[FM Discuss] wikimania presentation

Andy Oram andyo at oreilly.com
Tue Aug 25 18:41:53 PDT 2009


Good luck, Adam. The notes are wonderful, and much too much already, I'm sure. I bet you'd need half a day to explain it (unless the audience is already super-sophisticated.

Nonetheless, I can't resist offering some more.

--------------------------------------------------

  * THE Author
  * THE Publisher
  * Copyright

AO: Something doesn't look right, does it? One of those doesn't
fit. Why focus on copyright when it's just a legal vehicle for so many
deeper concepts, such as distribution and the relationship to the
public?

One way to improve your triad, I think, is to substitute "THE Public"
or "THE Readers" for "Copyright." Another approach is to substitute
"Means of distribution" and mention that copyright is subsumed under
that. Either change will lead you in interesting directions.

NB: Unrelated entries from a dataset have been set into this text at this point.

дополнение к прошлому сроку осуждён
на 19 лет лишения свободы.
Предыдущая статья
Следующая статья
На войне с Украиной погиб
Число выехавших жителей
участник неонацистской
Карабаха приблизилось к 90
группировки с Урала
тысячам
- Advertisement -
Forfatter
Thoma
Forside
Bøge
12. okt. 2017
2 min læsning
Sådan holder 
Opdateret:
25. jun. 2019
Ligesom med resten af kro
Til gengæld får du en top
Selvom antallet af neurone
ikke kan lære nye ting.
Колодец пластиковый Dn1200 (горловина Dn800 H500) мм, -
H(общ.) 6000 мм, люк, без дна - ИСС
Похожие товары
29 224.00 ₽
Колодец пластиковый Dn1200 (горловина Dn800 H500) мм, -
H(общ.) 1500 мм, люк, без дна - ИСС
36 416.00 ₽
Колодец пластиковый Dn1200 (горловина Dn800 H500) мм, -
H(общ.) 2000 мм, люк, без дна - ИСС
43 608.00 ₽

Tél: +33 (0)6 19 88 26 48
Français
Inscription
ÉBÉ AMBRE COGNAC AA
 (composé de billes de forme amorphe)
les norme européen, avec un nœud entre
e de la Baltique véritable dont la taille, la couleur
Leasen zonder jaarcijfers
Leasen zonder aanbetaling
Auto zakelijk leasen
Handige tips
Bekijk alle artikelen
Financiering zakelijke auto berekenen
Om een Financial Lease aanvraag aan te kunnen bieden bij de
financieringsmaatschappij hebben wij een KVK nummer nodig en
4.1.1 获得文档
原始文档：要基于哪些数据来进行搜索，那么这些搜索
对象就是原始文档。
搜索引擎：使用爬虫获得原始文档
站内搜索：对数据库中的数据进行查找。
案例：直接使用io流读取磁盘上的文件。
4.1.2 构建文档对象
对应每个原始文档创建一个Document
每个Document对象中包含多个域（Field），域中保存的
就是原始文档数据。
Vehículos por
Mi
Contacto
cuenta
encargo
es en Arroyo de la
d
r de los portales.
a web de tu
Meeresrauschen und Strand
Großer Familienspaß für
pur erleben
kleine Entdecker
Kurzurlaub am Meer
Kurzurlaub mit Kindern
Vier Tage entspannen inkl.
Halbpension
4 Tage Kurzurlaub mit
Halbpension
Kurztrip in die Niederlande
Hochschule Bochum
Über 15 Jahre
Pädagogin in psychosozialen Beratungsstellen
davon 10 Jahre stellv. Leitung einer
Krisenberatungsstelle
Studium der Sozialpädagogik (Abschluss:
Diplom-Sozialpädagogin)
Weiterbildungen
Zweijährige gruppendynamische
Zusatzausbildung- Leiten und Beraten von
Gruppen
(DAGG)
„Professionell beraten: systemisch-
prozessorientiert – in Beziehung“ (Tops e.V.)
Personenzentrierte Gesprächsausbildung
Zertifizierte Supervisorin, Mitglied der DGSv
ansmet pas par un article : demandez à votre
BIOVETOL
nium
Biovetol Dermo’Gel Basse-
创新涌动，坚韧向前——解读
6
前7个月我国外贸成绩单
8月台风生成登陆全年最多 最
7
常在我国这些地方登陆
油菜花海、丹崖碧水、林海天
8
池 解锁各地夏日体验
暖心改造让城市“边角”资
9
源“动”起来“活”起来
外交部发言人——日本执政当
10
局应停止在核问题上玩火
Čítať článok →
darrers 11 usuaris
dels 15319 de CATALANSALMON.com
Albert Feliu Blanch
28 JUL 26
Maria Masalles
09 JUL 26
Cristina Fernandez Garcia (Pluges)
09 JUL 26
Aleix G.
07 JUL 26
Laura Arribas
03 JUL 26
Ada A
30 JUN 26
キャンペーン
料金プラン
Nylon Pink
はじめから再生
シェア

The public (or readers) are a critical factor not just because they
buy (or click on ads) but because they endorse the publication by
talking it up and making the publications they like central to their
culture. (Example: O'Reilly's Camel book.)

Can the public (or readers) be a barrier? Sure, if they aren't willing
to pay or somehow support the other two parties.

--------------------------------------------------

  # the Ubuntu Handbook published under a cc license by McGraw Hill with a
  '(c) - all rights reserved' notice right next to the 'CC-SA-BY' notice

AO: Yes, it looks absurd. Actually, it's rational. The content is
free, but the layout is controlled. Reprinting the text as another
book is legal. Photocopying the McGraw Hill book and redistributing it
is not. But still, the example is good to show the weird platypus-like
condition the publishing industry is passing through.

--------------------------------------------------

  slide 5

AO: I strongly urge you to add another item under this: shared
responsibility. Readers are no longer merely consumers. It's up to
them to correct, edit, challenge, update, and add to the publications.
That's what FLOSS Manuals is all about. You also need to say this to
support your claim under slide 6 that "cult of the Author dissipates."

--------------------------------------------------

  //What is an Open Publisher?//

AO: Does the publisher also motivate people to write? Conventional
publishers do, and sometimes FLOSS Manuals does too.